Pobre país
"Uma saúde gripada não serve a ninguém..."
Saúde (en)gripada
Muitos portugueses, nos últimos tempos, têm experimentado dois espinhosos incómodos. A crescente degradação dos centenários serviços dos CTT, agora privatizados, e as urgências de hospitais, a rebentar pelas costuras, por força de uma moderada crise gripal. Detenhamo-nos nesta última situação, tentando indagar as suas raízes e os possíveis remédios para a tentar prevenir e debelar. Trata-se de uma situação grave, relacionada com o bem-estar geral da população. Sobretudo, a mais doente e a mais idosa.
Como sabemos, todos os problemas sociais têm as suas causas. Algumas, mais longínquas, estruturais, outras mais recentes, conjunturais. No caso vertente, podemos enumerar as que se relacionam com a falta de investimento nesta área, sobretudo no tempo da malfadada troyka que nos sangrou durante uma mão cheia de anos. Esmifrado que foi o investimento neste importante sector da vida das pessoas doentes, tem tardado a cobrir o buraco aberto nas dívidas acumuladas no Ministério da Saúde.

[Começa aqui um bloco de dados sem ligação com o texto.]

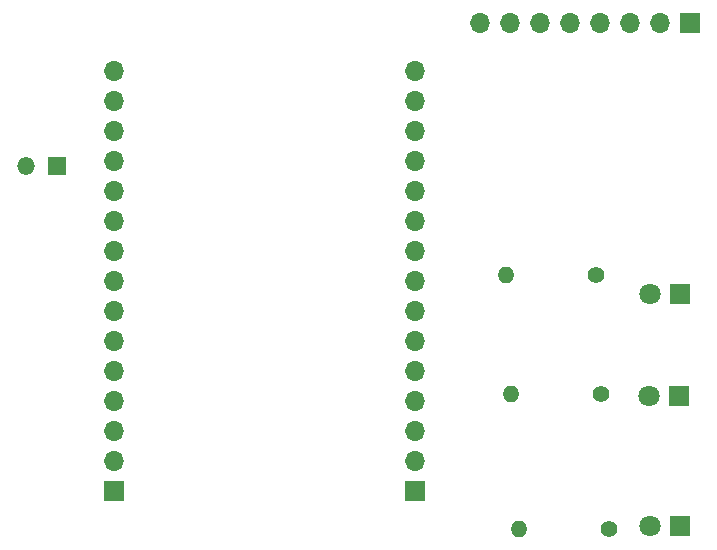
<source format=gbr>
%TF.GenerationSoftware,KiCad,Pcbnew,5.1.6-c6e7f7d~87~ubuntu20.04.1*%
%TF.CreationDate,2020-08-02T16:50:31-04:00*%
%TF.ProjectId,GaitPCB2,47616974-5043-4423-922e-6b696361645f,rev?*%
%TF.SameCoordinates,Original*%
%TF.FileFunction,Copper,L1,Top*%
%TF.FilePolarity,Positive*%
%FSLAX46Y46*%
G04 Gerber Fmt 4.6, Leading zero omitted, Abs format (unit mm)*
G04 Created by KiCad (PCBNEW 5.1.6-c6e7f7d~87~ubuntu20.04.1) date 2020-08-02 16:50:31*
%MOMM*%
%LPD*%
G01*
G04 APERTURE LIST*
%TA.AperFunction,ComponentPad*%
%ADD10O,1.700000X1.700000*%
%TD*%
%TA.AperFunction,ComponentPad*%
%ADD11R,1.700000X1.700000*%
%TD*%
%TA.AperFunction,ComponentPad*%
%ADD12R,1.800000X1.800000*%
%TD*%
%TA.AperFunction,ComponentPad*%
%ADD13C,1.800000*%
%TD*%
%TA.AperFunction,ComponentPad*%
%ADD14C,1.400000*%
%TD*%
%TA.AperFunction,ComponentPad*%
%ADD15O,1.400000X1.400000*%
%TD*%
%TA.AperFunction,ComponentPad*%
%ADD16R,1.500000X1.500000*%
%TD*%
%TA.AperFunction,ComponentPad*%
%ADD17O,1.500000X1.500000*%
%TD*%
G04 APERTURE END LIST*
D10*
%TO.P,J3,15*%
%TO.N,Net-(J3-Pad15)*%
X117450000Y-43840000D03*
%TO.P,J3,14*%
%TO.N,Net-(J3-Pad14)*%
X117450000Y-46380000D03*
%TO.P,J3,13*%
%TO.N,Net-(J3-Pad13)*%
X117450000Y-48920000D03*
%TO.P,J3,12*%
%TO.N,Net-(J3-Pad12)*%
X117450000Y-51460000D03*
%TO.P,J3,11*%
%TO.N,Net-(J3-Pad11)*%
X117450000Y-54000000D03*
%TO.P,J3,10*%
%TO.N,Net-(J3-Pad10)*%
X117450000Y-56540000D03*
%TO.P,J3,9*%
%TO.N,Net-(J3-Pad9)*%
X117450000Y-59080000D03*
%TO.P,J3,8*%
%TO.N,Net-(J3-Pad8)*%
X117450000Y-61620000D03*
%TO.P,J3,7*%
%TO.N,Net-(J3-Pad7)*%
X117450000Y-64160000D03*
%TO.P,J3,6*%
%TO.N,Net-(J3-Pad6)*%
X117450000Y-66700000D03*
%TO.P,J3,5*%
%TO.N,Net-(J3-Pad5)*%
X117450000Y-69240000D03*
%TO.P,J3,4*%
%TO.N,Net-(J3-Pad4)*%
X117450000Y-71780000D03*
%TO.P,J3,3*%
%TO.N,Net-(J3-Pad3)*%
X117450000Y-74320000D03*
%TO.P,J3,2*%
%TO.N,GND*%
X117450000Y-76860000D03*
D11*
%TO.P,J3,1*%
%TO.N,VDD*%
X117450000Y-79400000D03*
%TD*%
%TO.P,J2,1*%
%TO.N,+3V3*%
X142925000Y-79375000D03*
D10*
%TO.P,J2,2*%
%TO.N,GND*%
X142925000Y-76835000D03*
%TO.P,J2,3*%
%TO.N,Net-(J2-Pad3)*%
X142925000Y-74295000D03*
%TO.P,J2,4*%
%TO.N,Net-(J2-Pad4)*%
X142925000Y-71755000D03*
%TO.P,J2,5*%
%TO.N,Net-(J2-Pad5)*%
X142925000Y-69215000D03*
%TO.P,J2,6*%
%TO.N,Net-(J2-Pad6)*%
X142925000Y-66675000D03*
%TO.P,J2,7*%
%TO.N,Net-(J2-Pad7)*%
X142925000Y-64135000D03*
%TO.P,J2,8*%
%TO.N,Net-(J2-Pad8)*%
X142925000Y-61595000D03*
%TO.P,J2,9*%
%TO.N,Net-(J2-Pad9)*%
X142925000Y-59055000D03*
%TO.P,J2,10*%
%TO.N,Net-(J2-Pad10)*%
X142925000Y-56515000D03*
%TO.P,J2,11*%
%TO.N,Net-(J2-Pad11)*%
X142925000Y-53975000D03*
%TO.P,J2,12*%
%TO.N,Net-(J2-Pad12)*%
X142925000Y-51435000D03*
%TO.P,J2,13*%
%TO.N,Net-(J2-Pad13)*%
X142925000Y-48895000D03*
%TO.P,J2,14*%
%TO.N,Net-(J2-Pad14)*%
X142925000Y-46355000D03*
%TO.P,J2,15*%
%TO.N,Net-(J2-Pad15)*%
X142925000Y-43815000D03*
%TD*%
D12*
%TO.P,D1,1*%
%TO.N,GND*%
X165350000Y-62675000D03*
D13*
%TO.P,D1,2*%
%TO.N,Net-(D1-Pad2)*%
X162810000Y-62675000D03*
%TD*%
D12*
%TO.P,D2,1*%
%TO.N,GND*%
X165275000Y-71350000D03*
D13*
%TO.P,D2,2*%
%TO.N,Net-(D2-Pad2)*%
X162735000Y-71350000D03*
%TD*%
D12*
%TO.P,D3,1*%
%TO.N,GND*%
X165350000Y-82375000D03*
D13*
%TO.P,D3,2*%
%TO.N,Net-(D3-Pad2)*%
X162810000Y-82375000D03*
%TD*%
D14*
%TO.P,R1,1*%
%TO.N,Net-(D1-Pad2)*%
X158275000Y-61100000D03*
D15*
%TO.P,R1,2*%
%TO.N,Net-(J2-Pad5)*%
X150655000Y-61100000D03*
%TD*%
%TO.P,R2,2*%
%TO.N,Net-(J2-Pad4)*%
X151105000Y-71200000D03*
D14*
%TO.P,R2,1*%
%TO.N,Net-(D2-Pad2)*%
X158725000Y-71200000D03*
%TD*%
%TO.P,R3,1*%
%TO.N,Net-(D3-Pad2)*%
X159400000Y-82575000D03*
D15*
%TO.P,R3,2*%
%TO.N,Net-(J2-Pad3)*%
X151780000Y-82575000D03*
%TD*%
D11*
%TO.P,J4,1*%
%TO.N,+3V3*%
X166250000Y-39775000D03*
D10*
%TO.P,J4,2*%
%TO.N,GND*%
X163710000Y-39775000D03*
%TO.P,J4,3*%
%TO.N,Net-(J2-Pad14)*%
X161170000Y-39775000D03*
%TO.P,J4,4*%
%TO.N,Net-(J2-Pad11)*%
X158630000Y-39775000D03*
%TO.P,J4,5*%
%TO.N,Net-(J4-Pad5)*%
X156090000Y-39775000D03*
%TO.P,J4,6*%
%TO.N,Net-(J4-Pad6)*%
X153550000Y-39775000D03*
%TO.P,J4,7*%
%TO.N,Net-(J4-Pad7)*%
X151010000Y-39775000D03*
%TO.P,J4,8*%
%TO.N,Net-(J2-Pad15)*%
X148470000Y-39775000D03*
%TD*%
D16*
%TO.P,J1,1*%
%TO.N,VDD*%
X112600000Y-51875000D03*
D17*
%TO.P,J1,2*%
%TO.N,GND*%
X110000000Y-51900000D03*
%TD*%
M02*

</source>
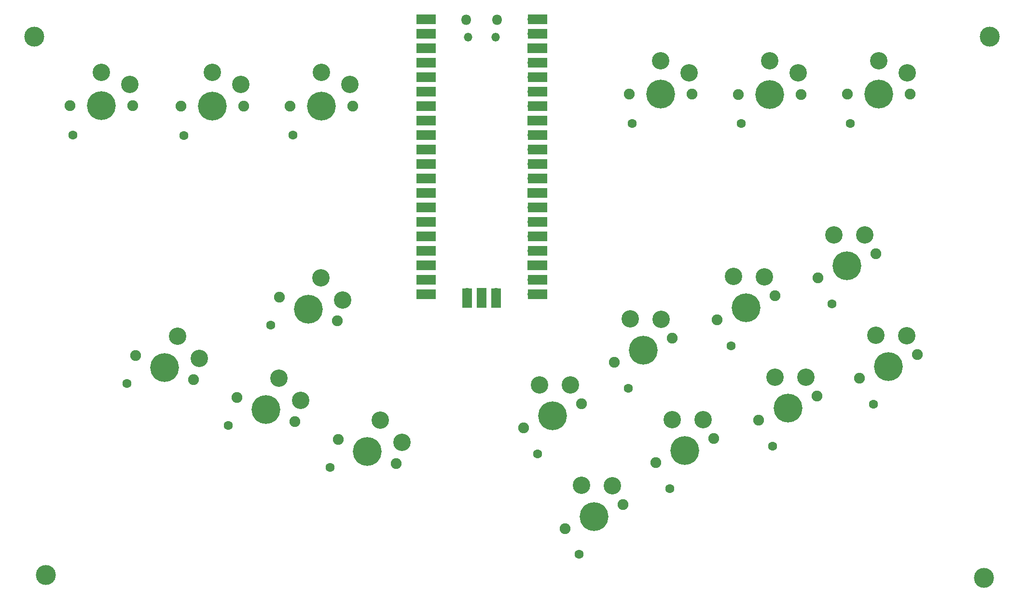
<source format=gbr>
%TF.GenerationSoftware,KiCad,Pcbnew,7.0.5*%
%TF.CreationDate,2023-08-06T16:06:22-05:00*%
%TF.ProjectId,NanoSwap,4e616e6f-5377-4617-902e-6b696361645f,rev?*%
%TF.SameCoordinates,Original*%
%TF.FileFunction,Soldermask,Top*%
%TF.FilePolarity,Negative*%
%FSLAX46Y46*%
G04 Gerber Fmt 4.6, Leading zero omitted, Abs format (unit mm)*
G04 Created by KiCad (PCBNEW 7.0.5) date 2023-08-06 16:06:22*
%MOMM*%
%LPD*%
G01*
G04 APERTURE LIST*
%ADD10C,1.900000*%
%ADD11C,1.600000*%
%ADD12C,3.050000*%
%ADD13C,5.050000*%
%ADD14O,1.800000X1.800000*%
%ADD15O,1.500000X1.500000*%
%ADD16O,1.700000X1.700000*%
%ADD17R,3.500000X1.700000*%
%ADD18R,1.700000X1.700000*%
%ADD19R,1.700000X3.500000*%
%ADD20C,3.500000*%
G04 APERTURE END LIST*
D10*
%TO.C,*%
X153685810Y-51298000D03*
D11*
X154185810Y-56448000D03*
D12*
X159185810Y-45398000D03*
D13*
X159185810Y-51298000D03*
D12*
X164185810Y-47498000D03*
D10*
X164685810Y-51298000D03*
%TD*%
D14*
%TO.C,*%
X125037000Y-38230000D03*
D15*
X125337000Y-41260000D03*
X130187000Y-41260000D03*
D14*
X130487000Y-38230000D03*
D16*
X118872000Y-38100000D03*
D17*
X117972000Y-38100000D03*
D16*
X118872000Y-40640000D03*
D17*
X117972000Y-40640000D03*
D18*
X118872000Y-43180000D03*
D17*
X117972000Y-43180000D03*
D16*
X118872000Y-45720000D03*
D17*
X117972000Y-45720000D03*
D16*
X118872000Y-48260000D03*
D17*
X117972000Y-48260000D03*
D16*
X118872000Y-50800000D03*
D17*
X117972000Y-50800000D03*
D16*
X118872000Y-53340000D03*
D17*
X117972000Y-53340000D03*
D18*
X118872000Y-55880000D03*
D17*
X117972000Y-55880000D03*
D16*
X118872000Y-58420000D03*
D17*
X117972000Y-58420000D03*
D16*
X118872000Y-60960000D03*
D17*
X117972000Y-60960000D03*
D16*
X118872000Y-63500000D03*
D17*
X117972000Y-63500000D03*
D16*
X118872000Y-66040000D03*
D17*
X117972000Y-66040000D03*
D18*
X118872000Y-68580000D03*
D17*
X117972000Y-68580000D03*
D16*
X118872000Y-71120000D03*
D17*
X117972000Y-71120000D03*
D16*
X118872000Y-73660000D03*
D17*
X117972000Y-73660000D03*
D16*
X118872000Y-76200000D03*
D17*
X117972000Y-76200000D03*
D16*
X118872000Y-78740000D03*
D17*
X117972000Y-78740000D03*
D18*
X118872000Y-81280000D03*
D17*
X117972000Y-81280000D03*
D16*
X118872000Y-83820000D03*
D17*
X117972000Y-83820000D03*
D16*
X118872000Y-86360000D03*
D17*
X117972000Y-86360000D03*
D16*
X136652000Y-86360000D03*
D17*
X137552000Y-86360000D03*
D16*
X136652000Y-83820000D03*
D17*
X137552000Y-83820000D03*
D18*
X136652000Y-81280000D03*
D17*
X137552000Y-81280000D03*
D16*
X136652000Y-78740000D03*
D17*
X137552000Y-78740000D03*
D16*
X136652000Y-76200000D03*
D17*
X137552000Y-76200000D03*
D16*
X136652000Y-73660000D03*
D17*
X137552000Y-73660000D03*
D16*
X136652000Y-71120000D03*
D17*
X137552000Y-71120000D03*
D18*
X136652000Y-68580000D03*
D17*
X137552000Y-68580000D03*
D16*
X136652000Y-66040000D03*
D17*
X137552000Y-66040000D03*
D16*
X136652000Y-63500000D03*
D17*
X137552000Y-63500000D03*
D16*
X136652000Y-60960000D03*
D17*
X137552000Y-60960000D03*
D16*
X136652000Y-58420000D03*
D17*
X137552000Y-58420000D03*
D18*
X136652000Y-55880000D03*
D17*
X137552000Y-55880000D03*
D16*
X136652000Y-53340000D03*
D17*
X137552000Y-53340000D03*
D16*
X136652000Y-50800000D03*
D17*
X137552000Y-50800000D03*
D16*
X136652000Y-48260000D03*
D17*
X137552000Y-48260000D03*
D16*
X136652000Y-45720000D03*
D17*
X137552000Y-45720000D03*
D18*
X136652000Y-43180000D03*
D17*
X137552000Y-43180000D03*
D16*
X136652000Y-40640000D03*
D17*
X137552000Y-40640000D03*
D16*
X136652000Y-38100000D03*
D17*
X137552000Y-38100000D03*
D16*
X125222000Y-86130000D03*
D19*
X125222000Y-87030000D03*
D18*
X127762000Y-86130000D03*
D19*
X127762000Y-87030000D03*
D16*
X130302000Y-86130000D03*
D19*
X130302000Y-87030000D03*
%TD*%
D20*
%TO.C,*%
X49276000Y-41148000D03*
%TD*%
D10*
%TO.C,*%
X84833326Y-104502482D03*
D11*
X83324446Y-109451803D03*
D12*
X92172495Y-101156352D03*
D13*
X89914663Y-106607241D03*
D12*
X95988258Y-105009916D03*
D10*
X94996000Y-108712000D03*
%TD*%
D20*
%TO.C,REF\u002A\u002A*%
X51308000Y-135636000D03*
%TD*%
D10*
%TO.C,*%
X142417912Y-127502099D03*
D11*
X144850671Y-132068737D03*
D12*
X145241417Y-119946451D03*
D13*
X147499249Y-125397340D03*
D12*
X150664450Y-119973181D03*
D10*
X152580586Y-123292581D03*
%TD*%
%TO.C,*%
X92227326Y-86881745D03*
D11*
X90718446Y-91831066D03*
D12*
X99566495Y-83535615D03*
D13*
X97308663Y-88986504D03*
D12*
X103382258Y-87389179D03*
D10*
X102390000Y-91091263D03*
%TD*%
D20*
%TO.C,REF\u002A\u002A*%
X215900000Y-136144000D03*
%TD*%
D10*
%TO.C,*%
X94156000Y-53340000D03*
D11*
X94656000Y-58490000D03*
D12*
X99656000Y-47440000D03*
D13*
X99656000Y-53340000D03*
D12*
X104656000Y-49540000D03*
D10*
X105156000Y-53340000D03*
%TD*%
%TO.C,*%
X176384674Y-108494732D03*
D11*
X178817433Y-113061370D03*
D12*
X179208179Y-100939084D03*
D13*
X181466011Y-106389973D03*
D12*
X184631212Y-100965814D03*
D10*
X186547348Y-104285214D03*
%TD*%
%TO.C,*%
X194054663Y-101164759D03*
D11*
X196487422Y-105731397D03*
D12*
X196878168Y-93609111D03*
D13*
X199136000Y-99060000D03*
D12*
X202301201Y-93635841D03*
D10*
X204217337Y-96955241D03*
%TD*%
%TO.C,*%
X67036636Y-97130854D03*
D11*
X65527756Y-102080175D03*
D12*
X74375805Y-93784724D03*
D13*
X72117973Y-99235613D03*
D12*
X78191568Y-97638288D03*
D10*
X77199310Y-101340372D03*
%TD*%
%TO.C,*%
X151029785Y-98303896D03*
D11*
X153462544Y-102870534D03*
D12*
X153853290Y-90748248D03*
D13*
X156111122Y-96199137D03*
D12*
X159276323Y-90774978D03*
D10*
X161192459Y-94094378D03*
%TD*%
%TO.C,*%
X102630490Y-111872981D03*
D11*
X101121610Y-116822302D03*
D12*
X109969659Y-108526851D03*
D13*
X107711827Y-113977740D03*
D12*
X113785422Y-112380415D03*
D10*
X112793164Y-116082499D03*
%TD*%
D20*
%TO.C,REF\u002A\u002A*%
X216916000Y-41148000D03*
%TD*%
D10*
%TO.C,*%
X186746175Y-83520509D03*
D11*
X189178934Y-88087147D03*
D12*
X189569680Y-75964861D03*
D13*
X191827512Y-81415750D03*
D12*
X194992713Y-75991591D03*
D10*
X196908849Y-79310991D03*
%TD*%
%TO.C,*%
X172808000Y-51308000D03*
D11*
X173308000Y-56458000D03*
D12*
X178308000Y-45408000D03*
D13*
X178308000Y-51308000D03*
D12*
X183308000Y-47508000D03*
D10*
X183808000Y-51308000D03*
%TD*%
%TO.C,*%
X158338272Y-115948149D03*
D11*
X160771031Y-120514787D03*
D12*
X161161777Y-108392501D03*
D13*
X163419609Y-113843390D03*
D12*
X166584810Y-108419231D03*
D10*
X168500946Y-111738631D03*
%TD*%
%TO.C,*%
X75026000Y-53350000D03*
D11*
X75526000Y-58500000D03*
D12*
X80526000Y-47450000D03*
D13*
X80526000Y-53350000D03*
D12*
X85526000Y-49550000D03*
D10*
X86026000Y-53350000D03*
%TD*%
%TO.C,*%
X191938000Y-51298000D03*
D11*
X192438000Y-56448000D03*
D12*
X197438000Y-45398000D03*
D13*
X197438000Y-51298000D03*
D12*
X202438000Y-47498000D03*
D10*
X202938000Y-51298000D03*
%TD*%
%TO.C,*%
X169076183Y-90850483D03*
D11*
X171508942Y-95417121D03*
D12*
X171899688Y-83294835D03*
D13*
X174157520Y-88745724D03*
D12*
X177322721Y-83321565D03*
D10*
X179238857Y-86640965D03*
%TD*%
%TO.C,*%
X55501000Y-53330000D03*
D11*
X56001000Y-58480000D03*
D12*
X61001000Y-47430000D03*
D13*
X61001000Y-53330000D03*
D12*
X66001000Y-49530000D03*
D10*
X66501000Y-53330000D03*
%TD*%
%TO.C,*%
X135109424Y-109857847D03*
D11*
X137542183Y-114424485D03*
D12*
X137932929Y-102302199D03*
D13*
X140190761Y-107753088D03*
D12*
X143355962Y-102328929D03*
D10*
X145272098Y-105648329D03*
%TD*%
M02*

</source>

Acresce ainda o facto de, nos últimos anos, terem emigrado alguns milhares de profissionais da saúde, sobretudo, enfermeiras e médicos para vários países, como a Inglaterra, países árabes e Bélgica. É todo este numeroso contingente de profissionais - formados com os nossos impostos - que agora nos começam a faltar, para fazermos face a algumas crises nos hospitais e centros de saúde. Deste modo, o Serviço Nacional de Saúde (SNS) considerado internacionalmente, como um dos melhores da Europa, nos últimos anos, tem-se vindo a degradar com tanta rapidez, numa erosão preocupante, que não se podem aguardar dias risonhos, se nada for feito já, para lhe fazer face.
Encontra-se à vista da população em geral a degradada situação que ocorreu nas últimas semanas, com a chegada espectável de uma crise gripal, que deixou as urgências de alguns hospitais de pantanas. Falta de camas, de médicos e enfermeiros, tanto nos hospitais, como nos centros de saúde, com numerosas macas amontoadas, nos desconfortáveis corredores das urgências. Não faltando as imagens televisivas chocantes. Face a este degradado panorama, podemos concluir, com total segurança, que o nosso SNS não se encontrava preparado para responder a esta crise. Como aconteceu no verão, com a maldição dos fogos, a prevenção dos problemas não será o nosso título de glória. Pelo contrário, o Estado, quase sempre, costuma correr atrás do prejuízo, em lugar de prevenir situações problemáticas espectáveis.
O diagnóstico sobre esta nossa recente incapacidade. já se encontra efetuado. A falta de recursos públicos e materiais tem sido a grande falha apontada pelo sindicato dos enfermeiros portugueses, relativamente à incapacidade demonstrada pelo Governo, na solução atempada dos normais problema de saúde pública.
A esta degradada situação, se fica a dever a morte de alguns doentes, sobretudo pessoas idosas, por vezes, com patologias cruzadas complexas. Algumas delas depositadas em contentores, por falta de espaços dignos em hospitais que tiveram de fechar enfermarias.
Como consequência destas situações degradantes, acresce ainda que vai tardar que os hospitais regressem ao seu normal, uma vez que, em virtude desta situação de crise, os hospitais foram impelidos a ter de adiar cirurgias.
Sabemos ainda que, em apenas em duas semanas, os hospitais de Lisboa foram obrigados a atender cinco mil consultas. Devido a esta avalanche, doentes houve que tiveram que ser encaminhados para hospitais privados, devido à incapacidade dos públicos em os acolher.
Segundo alguns peritos, o remédio para debelar estas situações de número excessivo de doentes que acorre aos serviços de urgência estará relacionada com a falta de literacia da população, à falta de consultas disponibilizadas nos centros de saúde, onde não há exames complementares de diagnóstico e com horários laborais reduzidos. Acresce ainda à perceção de muitos em considerarem que há uma falta de credibilidade nas consultas efetuadas nestes locais. Urge assim uma educação da população para saber lidar com as alternativas que se lhe oferecem, para responderem aos seus problemas de saúde. Para o Estado e o governo, sobra o dever da promoção da informação à população, para que recorra ao SNS, procurando a resposta mais adequada para os seus problemas. Mas, enquanto os centros de saúde não tiverem capacidade de oferecer uma resposta rápida e eficaz à população, as urgências continuarão a ser a opção mais prática e acessível, com todas as consequências negativas daí derivadas. Uma saúde gripada não serve a ninguém.